Por isso, diferentes guidelines foram publicados com o objetivo de orientar o manejo dessa condição, prevenir fraturas e melhorar a saúde óssea.
Recentemente, um artigo publicado no Current Osteoporosis Reports comparou três importantes diretrizes norte-americanas para o manejo da osteoporose: AACE, BHOF e OCCPG.

Quais diretrizes foram avaliadas?
O artigo comparou três guidelines norte-americanos sobre osteoporose:
- AACE: American Association of Clinical Endocrinology;
- BHOF: Bone Health and Osteoporosis Foundation;
- OCCPG: Osteoporosis Canada Clinical Practice Guideline.
A revisão avaliou diferenças na estratificação de risco de fratura, estratégias diagnósticas, recomendações farmacológicas e acompanhamento dos pacientes.
Como os guidelines estratificam risco de fratura?
As três diretrizes definem osteoporose com base no T-score de densidade mineral óssea, ou BMD, ≤ -2,5, de forma consistente com a definição da Organização Mundial da Saúde.
A AACE e a BHOF utilizam a ferramenta FRAX e orientam tratamento para pacientes com risco de fratura de quadril ≥ 3% em 10 anos ou risco de fraturas osteoporóticas maiores ≥ 20% em 10 anos.
Além disso, essas diretrizes também recomendam prevenção secundária em pacientes com fratura prévia de vértebra ou quadril, independentemente do status da densidade mineral óssea.

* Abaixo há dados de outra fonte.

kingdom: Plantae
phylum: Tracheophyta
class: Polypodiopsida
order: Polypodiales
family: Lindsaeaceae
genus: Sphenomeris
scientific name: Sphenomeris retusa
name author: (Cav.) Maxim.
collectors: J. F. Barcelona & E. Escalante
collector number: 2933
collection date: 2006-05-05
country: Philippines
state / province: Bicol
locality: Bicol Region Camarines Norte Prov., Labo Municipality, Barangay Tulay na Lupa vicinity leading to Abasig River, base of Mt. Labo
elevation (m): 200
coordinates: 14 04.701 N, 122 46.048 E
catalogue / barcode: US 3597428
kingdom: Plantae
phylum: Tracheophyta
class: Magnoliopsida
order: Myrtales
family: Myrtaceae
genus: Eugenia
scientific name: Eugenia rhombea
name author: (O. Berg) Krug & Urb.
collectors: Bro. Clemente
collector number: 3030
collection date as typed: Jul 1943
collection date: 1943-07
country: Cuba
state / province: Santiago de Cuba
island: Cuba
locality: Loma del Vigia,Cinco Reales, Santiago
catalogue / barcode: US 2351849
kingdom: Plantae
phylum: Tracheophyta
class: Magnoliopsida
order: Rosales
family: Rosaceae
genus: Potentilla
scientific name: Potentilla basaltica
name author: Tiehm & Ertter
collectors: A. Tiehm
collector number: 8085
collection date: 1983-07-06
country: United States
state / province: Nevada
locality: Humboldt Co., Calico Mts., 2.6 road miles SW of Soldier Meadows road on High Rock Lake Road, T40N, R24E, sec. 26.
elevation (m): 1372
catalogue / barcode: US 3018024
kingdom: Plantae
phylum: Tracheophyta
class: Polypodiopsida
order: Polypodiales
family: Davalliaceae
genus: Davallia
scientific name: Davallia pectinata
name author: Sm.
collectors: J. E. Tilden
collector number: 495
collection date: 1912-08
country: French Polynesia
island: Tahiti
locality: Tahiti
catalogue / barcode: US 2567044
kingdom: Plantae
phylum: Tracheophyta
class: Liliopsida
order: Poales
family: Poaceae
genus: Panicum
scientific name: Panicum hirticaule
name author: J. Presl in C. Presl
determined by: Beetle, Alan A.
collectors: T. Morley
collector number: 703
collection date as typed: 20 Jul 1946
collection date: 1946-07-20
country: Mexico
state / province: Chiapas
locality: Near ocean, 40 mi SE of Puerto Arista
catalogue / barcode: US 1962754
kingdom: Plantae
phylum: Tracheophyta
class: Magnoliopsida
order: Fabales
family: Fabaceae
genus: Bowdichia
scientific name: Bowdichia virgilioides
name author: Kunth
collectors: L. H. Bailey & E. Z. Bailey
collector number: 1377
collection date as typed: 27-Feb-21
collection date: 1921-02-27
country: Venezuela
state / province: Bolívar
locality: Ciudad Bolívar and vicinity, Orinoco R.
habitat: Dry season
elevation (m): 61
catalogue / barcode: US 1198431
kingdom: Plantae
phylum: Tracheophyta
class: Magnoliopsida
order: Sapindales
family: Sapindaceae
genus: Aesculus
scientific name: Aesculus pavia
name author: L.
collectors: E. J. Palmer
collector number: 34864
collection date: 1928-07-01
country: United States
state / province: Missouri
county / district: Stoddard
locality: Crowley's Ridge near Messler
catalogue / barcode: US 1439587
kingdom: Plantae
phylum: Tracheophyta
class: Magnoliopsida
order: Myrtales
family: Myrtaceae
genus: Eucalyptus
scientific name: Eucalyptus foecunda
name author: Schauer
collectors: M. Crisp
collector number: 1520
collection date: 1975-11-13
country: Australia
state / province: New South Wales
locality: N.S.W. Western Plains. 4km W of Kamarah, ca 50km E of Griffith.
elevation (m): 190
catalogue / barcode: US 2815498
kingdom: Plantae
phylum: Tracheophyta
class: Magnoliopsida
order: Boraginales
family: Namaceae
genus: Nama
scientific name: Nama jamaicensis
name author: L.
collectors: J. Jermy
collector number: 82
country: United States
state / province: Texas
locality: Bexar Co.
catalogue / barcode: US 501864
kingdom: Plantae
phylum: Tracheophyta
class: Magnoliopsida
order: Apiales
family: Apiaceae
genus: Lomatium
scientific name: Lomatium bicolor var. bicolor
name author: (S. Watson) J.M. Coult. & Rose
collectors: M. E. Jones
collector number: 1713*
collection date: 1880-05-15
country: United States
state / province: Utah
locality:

Já a OCCPG utiliza o FRAX ou a avaliação radiológica canadense CAROC e recomenda tratamento em pacientes com risco de fraturas maiores ≥ 20% em 10 anos, fratura prévia de quadril ou vértebra, duas ou mais fraturas relacionadas à osteoporose ou idade ≥ 70 anos com T-score ≤ -2,5.
O que muda na definição de alto e muito alto risco?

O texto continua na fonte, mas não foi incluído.